TASK DETAILS:
Could you reproduce the entries below word for word, leaving out the pictures?

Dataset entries

------------------------------------------------

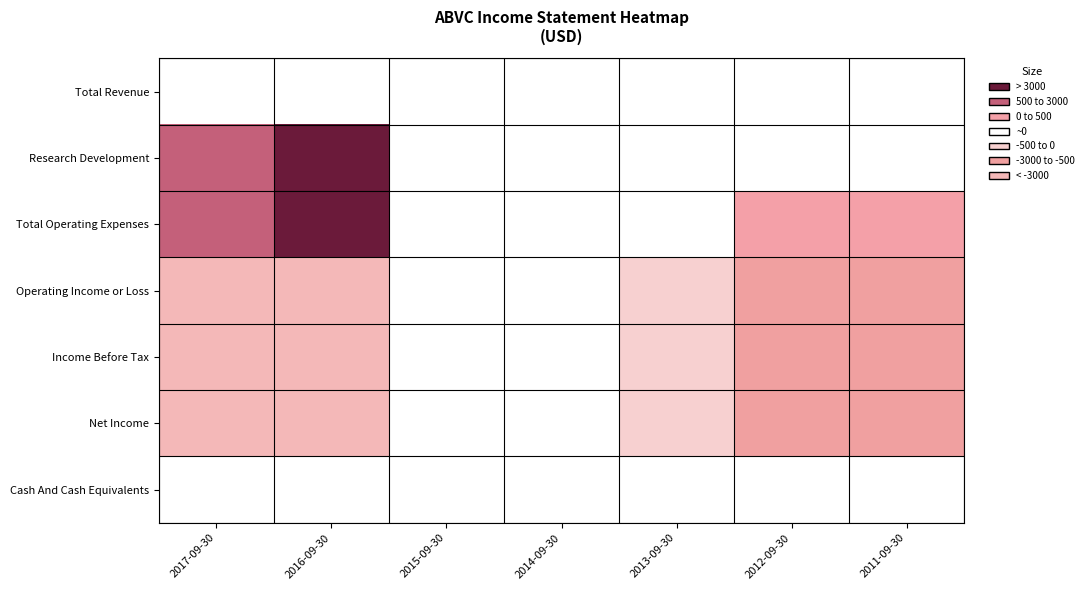

List the series in order of their peak value, highest first.

Total Operating Expenses, Research Development, Cash And Cash Equivalents, Total Revenue, Operating Income or Loss, Income Before Tax, Net Income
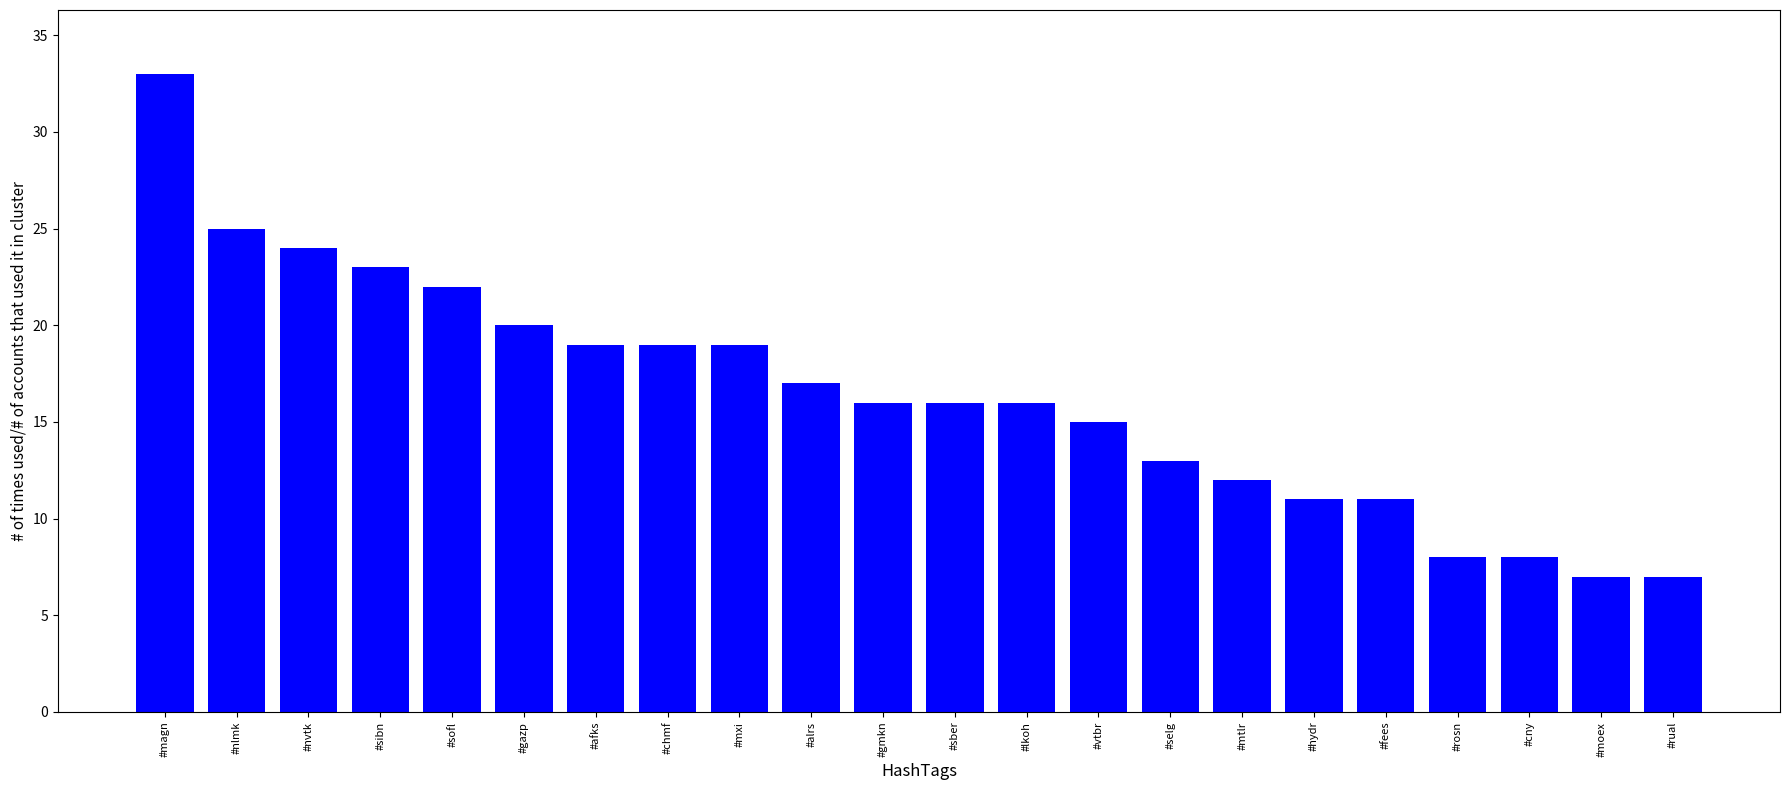

Between #lkoh and #mtlr, which is larger?

#lkoh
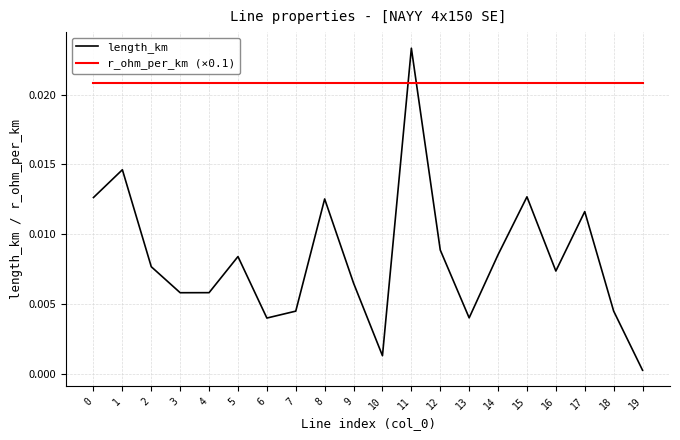

At which category does the chart reach its minimum across all series?

19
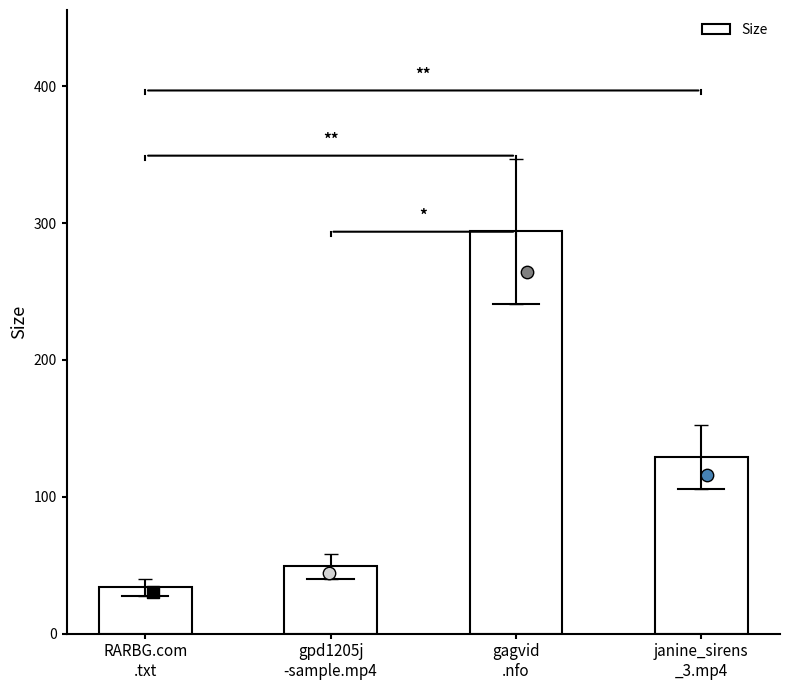

Which has a higher value, RARBG.com
.txt or gpd1205j
-sample.mp4?

gpd1205j
-sample.mp4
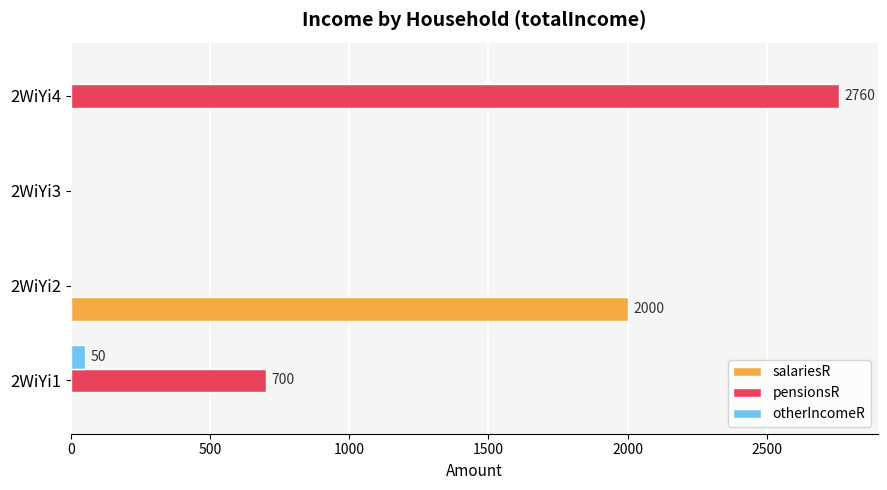

At which category does the chart reach its peak across all series?

2WiYi4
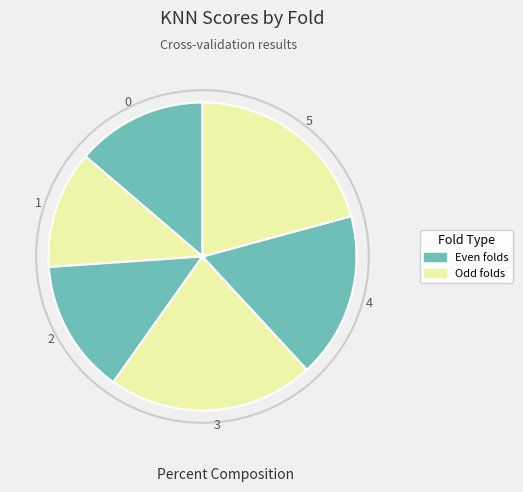

Is it true that 4 is 17% of the pie?

True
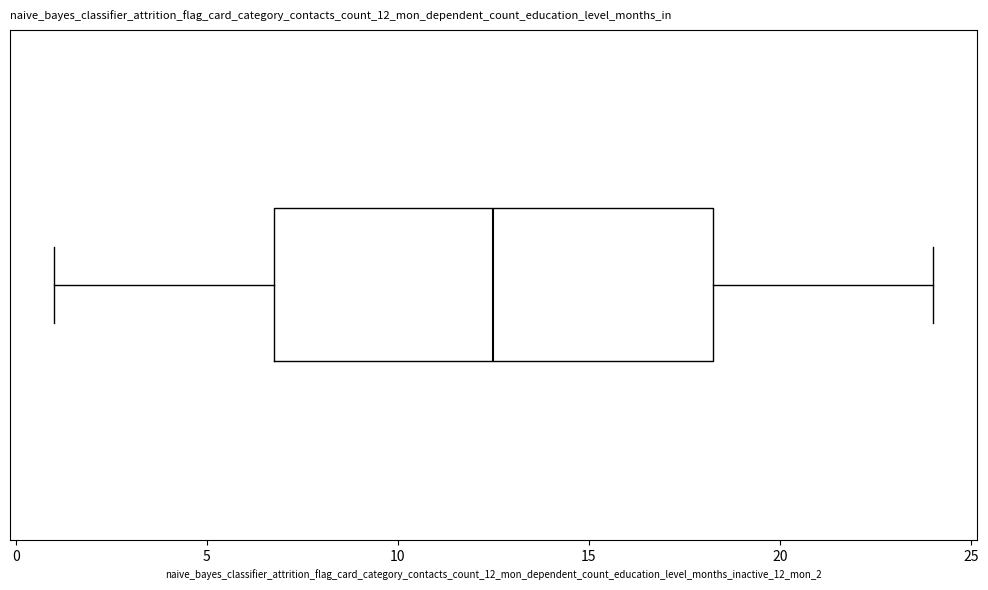

Read this box plot against the x-axis: the position of the median line, the range covered by the box, and the ends of both whiskers. The values are not printed on the chart, so give them approximately, as read against the axis.

median 12.5, box 7.0 to 18.5, whiskers 1.0 to 24.0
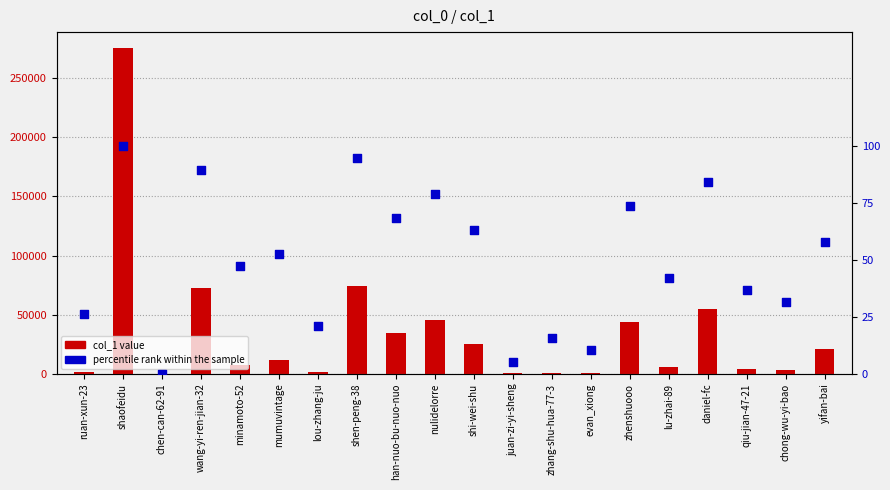

Is the value of col_1 value at zhenshuooo greater than the value of percentile rank within the sample at minamoto-52?

Yes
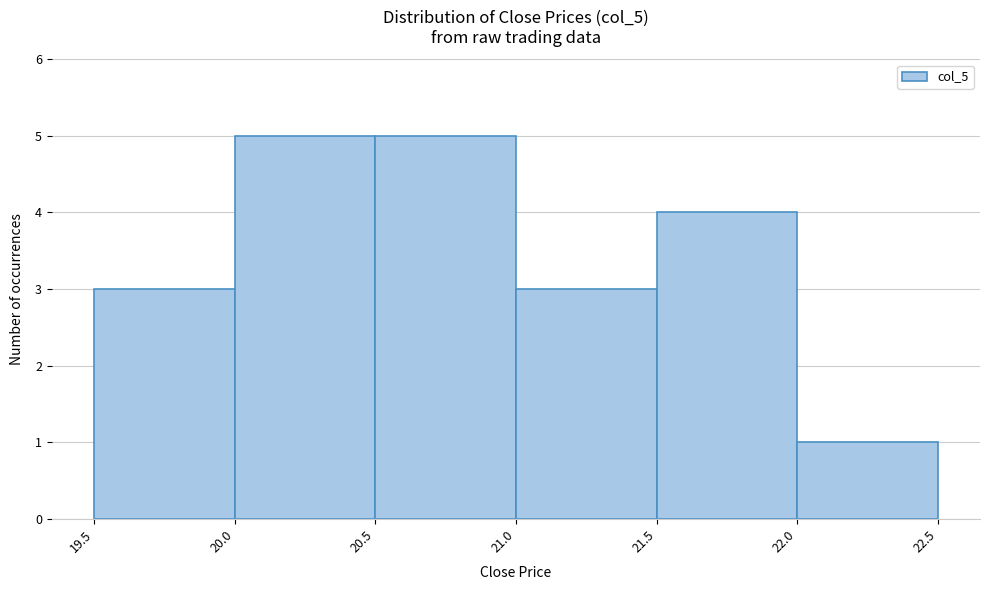

Reading left to right, transcribe this chart: for each bar, give the range it covers on the x-axis and its height. The values are not printed on the chart, so give them approximately, as read against the axis.

19.5 to 20.0: 3
20.0 to 20.5: 5
20.5 to 21.0: 5
21.0 to 21.5: 3
21.5 to 22.0: 4
22.0 to 22.5: 1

------------------------------------------------

OUTPUT FOR THIS TASK:
List the series in order of their peak value, highest first.

Total Operating Expenses, Research Development, Cash And Cash Equivalents, Total Revenue, Operating Income or Loss, Income Before Tax, Net Income

Between #lkoh and #mtlr, which is larger?

#lkoh

At which category does the chart reach its minimum across all series?

19

Which has a higher value, RARBG.com
.txt or gpd1205j
-sample.mp4?

gpd1205j
-sample.mp4

At which category does the chart reach its peak across all series?

2WiYi4

Is it true that 4 is 17% of the pie?

True

Read this box plot against the x-axis: the position of the median line, the range covered by the box, and the ends of both whiskers. The values are not printed on the chart, so give them approximately, as read against the axis.

median 12.5, box 7.0 to 18.5, whiskers 1.0 to 24.0

Is the value of col_1 value at zhenshuooo greater than the value of percentile rank within the sample at minamoto-52?

Yes

Reading left to right, transcribe this chart: for each bar, give the range it covers on the x-axis and its height. The values are not printed on the chart, so give them approximately, as read against the axis.

19.5 to 20.0: 3
20.0 to 20.5: 5
20.5 to 21.0: 5
21.0 to 21.5: 3
21.5 to 22.0: 4
22.0 to 22.5: 1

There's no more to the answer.